Remember, there’s a difference between a cold and the flu. The flu lasts longer than a cold and can have you lying in bed for several days or lead to complications like pneumonia or even death. If you’re running a fever, you most likely have the flu and need to take extra care.
With the weather forecast at a low, you may be more susceptible to falling ill. Don’t let colds and flu stop you this winter though. Follow these tips and hints and you can continue to get more out of life despite the weather forecast.
Strengthen your immune system
Research suggests that by working out and making your heart pump a little faster you strengthen your immune system.
If you’re already sick, the general rule of thumb is that you can continue to do so if the symptoms are experienced above the neck, such as stuffy noses and sore throats. If, however, you have a temperature and are experiencing aches and pains in your body you should rest and give the gym a skip.
Don’t worry, be happy. It is a well-known fact that a positive attitude can boost your immune system.
Properly wash your hands
Hands are described as a germ factory for a reason, so be sure to wash your hands several times throughout the day using a sanitizer. Warm soap and water work too but make sure you don’t rush the process and wash your hands for at least 20-seconds to kill all germs.
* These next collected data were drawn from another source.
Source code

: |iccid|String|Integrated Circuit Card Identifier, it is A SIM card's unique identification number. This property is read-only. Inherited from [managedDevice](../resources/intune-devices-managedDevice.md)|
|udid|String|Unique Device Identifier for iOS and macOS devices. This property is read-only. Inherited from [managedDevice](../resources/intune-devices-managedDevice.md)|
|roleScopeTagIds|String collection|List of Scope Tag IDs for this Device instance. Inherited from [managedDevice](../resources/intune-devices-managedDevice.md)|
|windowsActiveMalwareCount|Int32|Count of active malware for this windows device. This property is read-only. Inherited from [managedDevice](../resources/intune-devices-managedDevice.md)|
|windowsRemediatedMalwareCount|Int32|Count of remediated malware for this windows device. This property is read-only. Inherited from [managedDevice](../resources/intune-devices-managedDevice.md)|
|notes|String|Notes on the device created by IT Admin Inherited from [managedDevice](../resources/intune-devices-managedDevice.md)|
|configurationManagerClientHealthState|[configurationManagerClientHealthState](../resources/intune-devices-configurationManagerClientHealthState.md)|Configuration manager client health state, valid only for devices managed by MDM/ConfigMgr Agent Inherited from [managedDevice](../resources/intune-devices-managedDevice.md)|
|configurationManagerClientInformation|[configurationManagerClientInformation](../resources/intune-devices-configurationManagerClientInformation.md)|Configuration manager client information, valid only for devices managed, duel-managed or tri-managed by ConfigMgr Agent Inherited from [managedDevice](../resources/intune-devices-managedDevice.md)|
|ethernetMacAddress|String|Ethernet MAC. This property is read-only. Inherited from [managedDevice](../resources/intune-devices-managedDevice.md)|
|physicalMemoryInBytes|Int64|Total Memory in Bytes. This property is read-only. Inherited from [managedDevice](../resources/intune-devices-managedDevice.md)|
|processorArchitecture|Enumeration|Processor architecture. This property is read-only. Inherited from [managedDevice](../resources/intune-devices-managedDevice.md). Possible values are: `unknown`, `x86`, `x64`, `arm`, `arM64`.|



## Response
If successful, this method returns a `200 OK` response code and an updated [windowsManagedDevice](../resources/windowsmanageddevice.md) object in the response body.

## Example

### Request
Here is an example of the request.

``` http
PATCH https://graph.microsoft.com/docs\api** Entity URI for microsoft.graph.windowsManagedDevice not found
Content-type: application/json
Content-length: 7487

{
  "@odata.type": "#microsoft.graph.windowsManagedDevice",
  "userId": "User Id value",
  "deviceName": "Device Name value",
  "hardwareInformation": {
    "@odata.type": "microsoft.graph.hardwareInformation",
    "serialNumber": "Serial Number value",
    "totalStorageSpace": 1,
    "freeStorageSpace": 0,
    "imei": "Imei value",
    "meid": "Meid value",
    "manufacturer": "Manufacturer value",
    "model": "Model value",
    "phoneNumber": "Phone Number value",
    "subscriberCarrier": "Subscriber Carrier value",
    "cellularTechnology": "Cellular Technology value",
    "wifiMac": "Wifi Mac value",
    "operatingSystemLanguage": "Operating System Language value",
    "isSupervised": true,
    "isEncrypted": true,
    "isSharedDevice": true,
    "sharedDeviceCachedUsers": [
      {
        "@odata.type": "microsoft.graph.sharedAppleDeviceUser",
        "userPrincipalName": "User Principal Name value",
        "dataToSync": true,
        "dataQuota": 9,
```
Use a paper towel to dry your hands and close the tap with it so that you don’t come into contact with germs once again after washing your hands. Keep your hands away from your nose and mouth as much as possible so that they don’t attract additional germs. And if you need to sneeze, try to do so in the crook of your arm so that the germs on your hands don’t come into contact with your nose. Try and eat with a knife and fork so that germs are not transferred from your hands to your food.
Colds and flu are spread by viruses which can easily spread from surface to person and person to person. For this reason it’s a good idea to carry an alcohol-based cleanser with you to sterilise any surfaces that you may believe to be putting your health at risk. Antiseptic wipes should also be used to cleanse desktops and phones regularly. Always dispose of used tissues as they are the ultimate germ carriers.
Eat and sleep well
Get at least eight to ten hours sleep a night to prevent your immune system from weakening and making you more susceptible to colds and flu. Eating large quantities of fresh fruit and vegetables supports your immune system so make sure your diet is designed to protect you. Think before you dip and be wary of sharing chip dips with sick friends as they may harbour unwanted germs. It is also very important to drink a lot of fluids.
While it may seem perfectly obvious, stay away from people displaying symptoms such as coughing and sneezing.